Tukino Skifield (www.tukino.org) is a Club-operated field (“skifield” is the down-under term for ski slope) on the eastern slopes of Mt Ruapehu (9175 ft/2797 m), a live volcano and the highest mountain on the North Island of New Zealand. It is located within Tongariro National Park, a World Heritage Area, encompassing two other large volcanic cones (Ngauruhoe and Tongariro) plus numerous smaller ones.

The first known and documented skiing on Mt Ruapehu was in July 1913, soon after which the Ruapehu Ski Club was formed, making it one of the oldest outside Europe.

The field is on scoria ash with many boulders, so skiing is rarely possible before the end of June. The core season is usually August-September and the annual snowfall averages about 70”. Tukino, like other nearby skifields, has a mix of green, blue and black terrain.

Tukino’s fixed lift served vertical is 1115’. A portable tow and cat can extend it to almost 2000’, conditions permitting. Neighboring Whakapapa, New Zealand’s largest ski area, has a 2300’ vertical.

Skiing at Tukino is open to the public, but Club members (annual adult membership: $70) enjoy substantial discounts for accommodations and lift-passes. Most maintenance and skifield work is done by volunteers, with a small core of alpine-qualified staff. There are three fully-equipped lodges, each taking up to 32 guests; these are operated by their respective Club owners.

Tukino and the access road are operated and maintained by a coalition of local ski clubs. The upper part of the road requires 4WD.

The Tukino field has two fixed “nutcracker” rope-tows (so-called because the device attached to your tow-belt, used for clamping onto the tow-rope, resembles the traditional implement for opening walnuts etc!) plus a portable rope-tow. Conditions permitting, cat skiing also is available.

Skiing Tukino is a bit old-fashioned and takes some effort (and 4WD) to get there. Staying over requires a sleeping bag and pitching in with meals, cleaning, etc. Accommodation prices at each of the three clubs are reasonable and include meals. The entire area is off-grid, so getting online is possible but challenging. But who needs Internet when conversation and games with other club members and guests make the experience memorable.
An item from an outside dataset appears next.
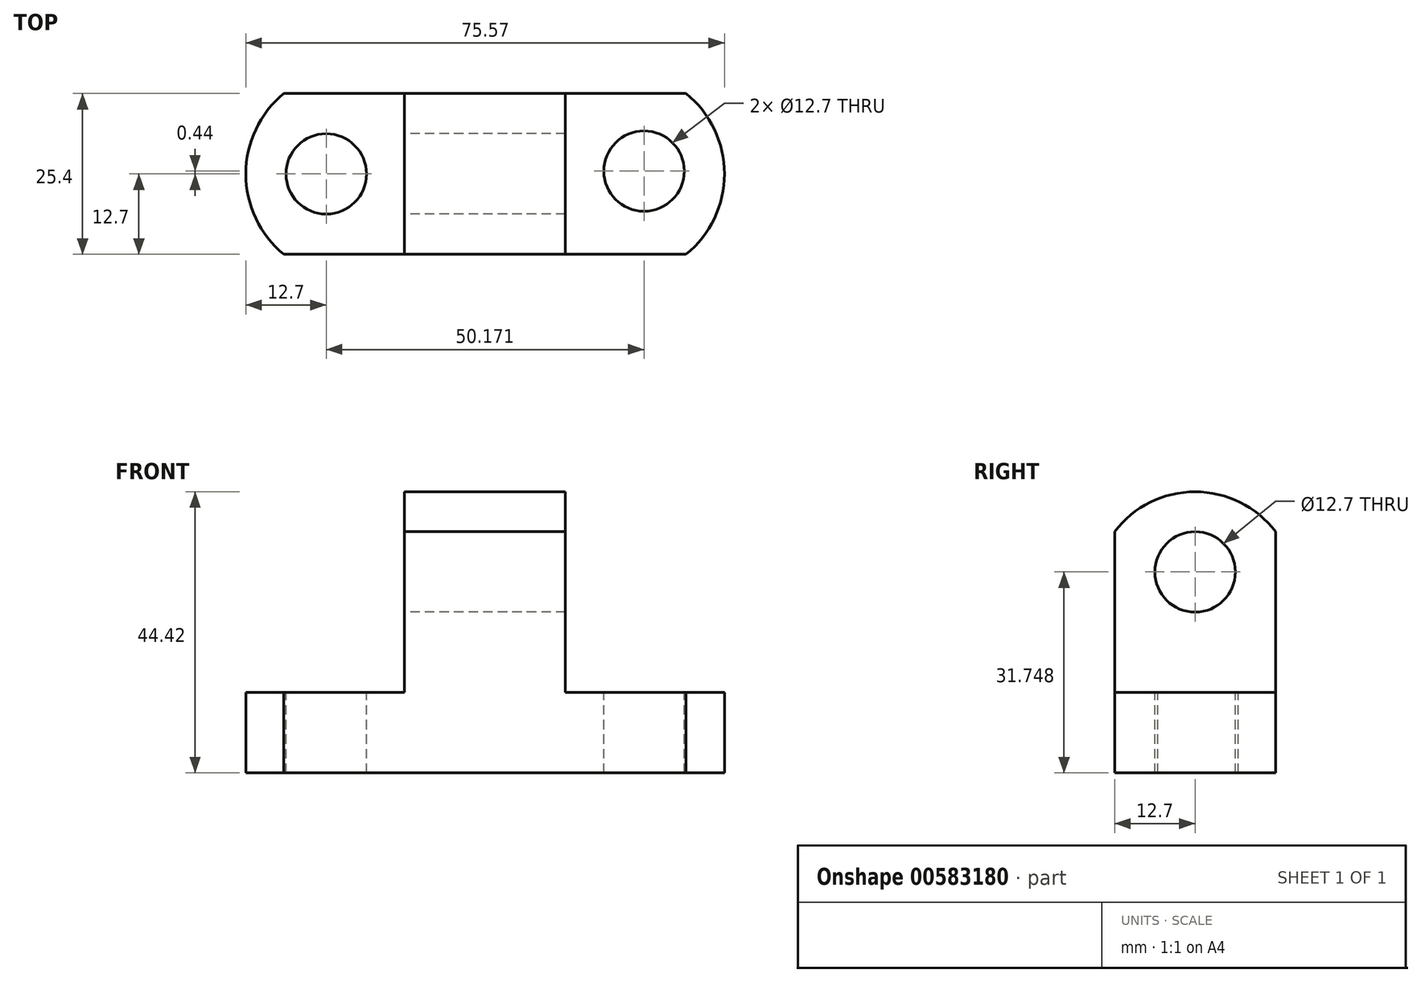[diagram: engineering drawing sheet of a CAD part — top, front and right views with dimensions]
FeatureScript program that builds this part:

Visit club websites for more information on each of the three options: Aorangi Ski Club (www.aorangi.org); Desert Alpine Club (www.desertalpine.club), Tukino Alpine Sports Club (http://tukinoalpinesportsclub.org.nz ).

Tukino ski field
Photo courtesy of tukino.org

3 Comments

  1. Cansnowplow says:

    Interesting story on skiing the Northern Island and the significance of the ski clubs and the club member’s contribution in the operation of their ski area. Maybe the ski areas in the United States can revamp and adopt NZ
    methodology in operating their ski areas with the help of “clubs” in order to bring their lift ticket price back in line with the rest of the world. Please tell us more about affordable NZ skiing!

  2. Gary Henderson says:

    Here’s a link to the full list of NZ skifields, with Club fields indicated. As you will see, there are only two Club fields in Te Ika a Maui/North Island, with a large number in South Canterbury district of Te Wai Pounamu/South Island.

    https://en.wikipedia.org/wiki/List_of_ski_areas_and_resorts_in_New_Zealand

  3. Patti+Farkas says:

    Interesting article, but could have used WAY more pix!